Necessity is the mother of all invention.

Ten years ago, there was no Facebook. Twenty years before that, the iPad was not in existence. Thirty years prior to that, Facebook or iPad, you couldn’t access any.

What do Facebook, the iPad and the internet have in common? At inception, they seemed to be the craziest ideas anyone could come up with. Today, concepts which began in the safe confines of a dreamer’s mind are explored and expanded by billions of us.

All things are changing around us, and it is only the careless manager who fails to prepare for the inevitable, or meet evolving circumstances with brave preparedness.

The world has become an ever-moving automobile, and you’d better be prepared with your business gadgets, tools and concepts and approaches, or you’d soon be left behind, staring blankly and wide-eyed at the settling dust on the departed automobile’s route.

Innovation is on the move.

New ways are being developed in all sectors to do things better, to change how we see the world, how we move, how we interact, where we interact.
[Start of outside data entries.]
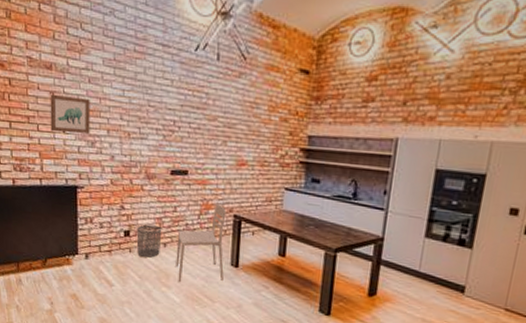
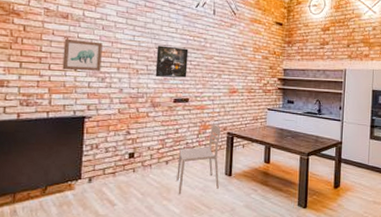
waste bin: present [136,224,162,258] -> none [140,146,165,175]
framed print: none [149,102,187,145] -> present [155,45,189,78]

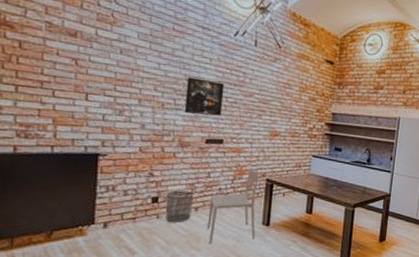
wall art: present [62,38,103,72] -> none [69,60,121,102]
waste bin: none [140,146,165,175] -> present [165,190,194,222]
Everybody’s in a hurry to leave today behind for tomorrow – the future of NOW, the birth-place of its solutions.


The work environment has changed radically from what it once was. Portfolios are being created on the go. Work has gradually changed from a place to an event. It is no longer a matter of where you are physically located but what you do there. No longer a where, but a what. It’s changed from a noun to a verb. So the webmaster of Twitter Inc. could well at this minute be monitoring events from his toilet seat, or from the dark corridors of a movie theatre. You no longer have to brush up, dress up, drive for 4 merciless hours through Lagos traffic, and get on a place to South Africa, simply to stand before a projector screen and a band of tired executives when the send button is simply a button away.
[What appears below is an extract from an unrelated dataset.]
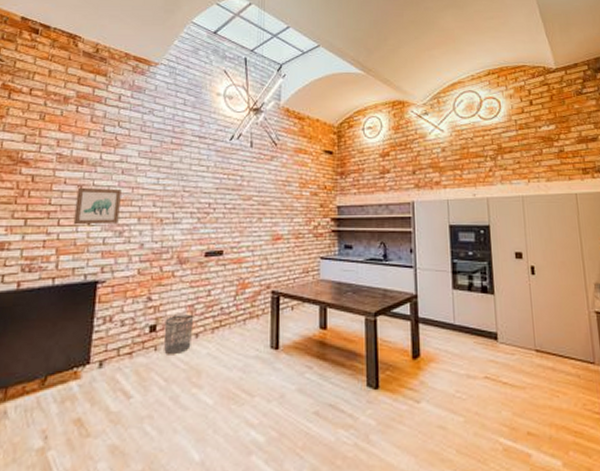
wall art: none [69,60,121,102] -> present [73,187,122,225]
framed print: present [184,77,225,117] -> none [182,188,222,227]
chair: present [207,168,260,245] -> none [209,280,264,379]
In the Legal world, traditional law firms with their mountainous loads of briefs and abstract drafts are watching as the widespread paper craze is diminishing before their very eyes. Huge libraries are being discarded for desktop document folders, and telecommuting is overtaking boardroom gathering.
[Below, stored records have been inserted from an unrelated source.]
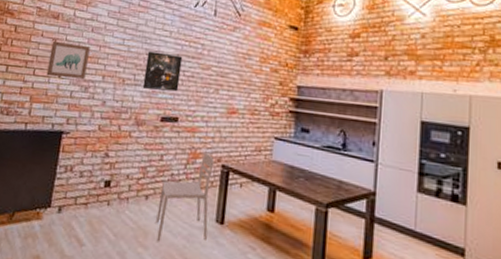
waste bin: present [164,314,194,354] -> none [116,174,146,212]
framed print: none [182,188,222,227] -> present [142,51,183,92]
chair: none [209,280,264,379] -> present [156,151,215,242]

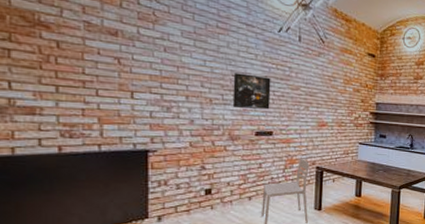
wall art: present [46,40,90,79] -> none [114,59,166,100]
The world has changed drastically from what it once 50 years ago. Put simply, the Future got impatient in its waiting room and has started banging relentlessly on the doors of the Present. Artificial intelligence, an original favourite of Hollywood and doomsday prophets, has come to stay. In 2017, Sophia (the robot) spoke at a United Nations Conference, exchanged tweets with Tesla’s CEO, Elon Musk, and attained Saudi Arabia citizenship.


These are interesting times. For the world. For us all.

The world out there rings no alarms before it picks itself up and zooms in the direction of tomorrow.

We are all aware.

But what are we doing about that?

Are we as anticipatory as survival screams that we are?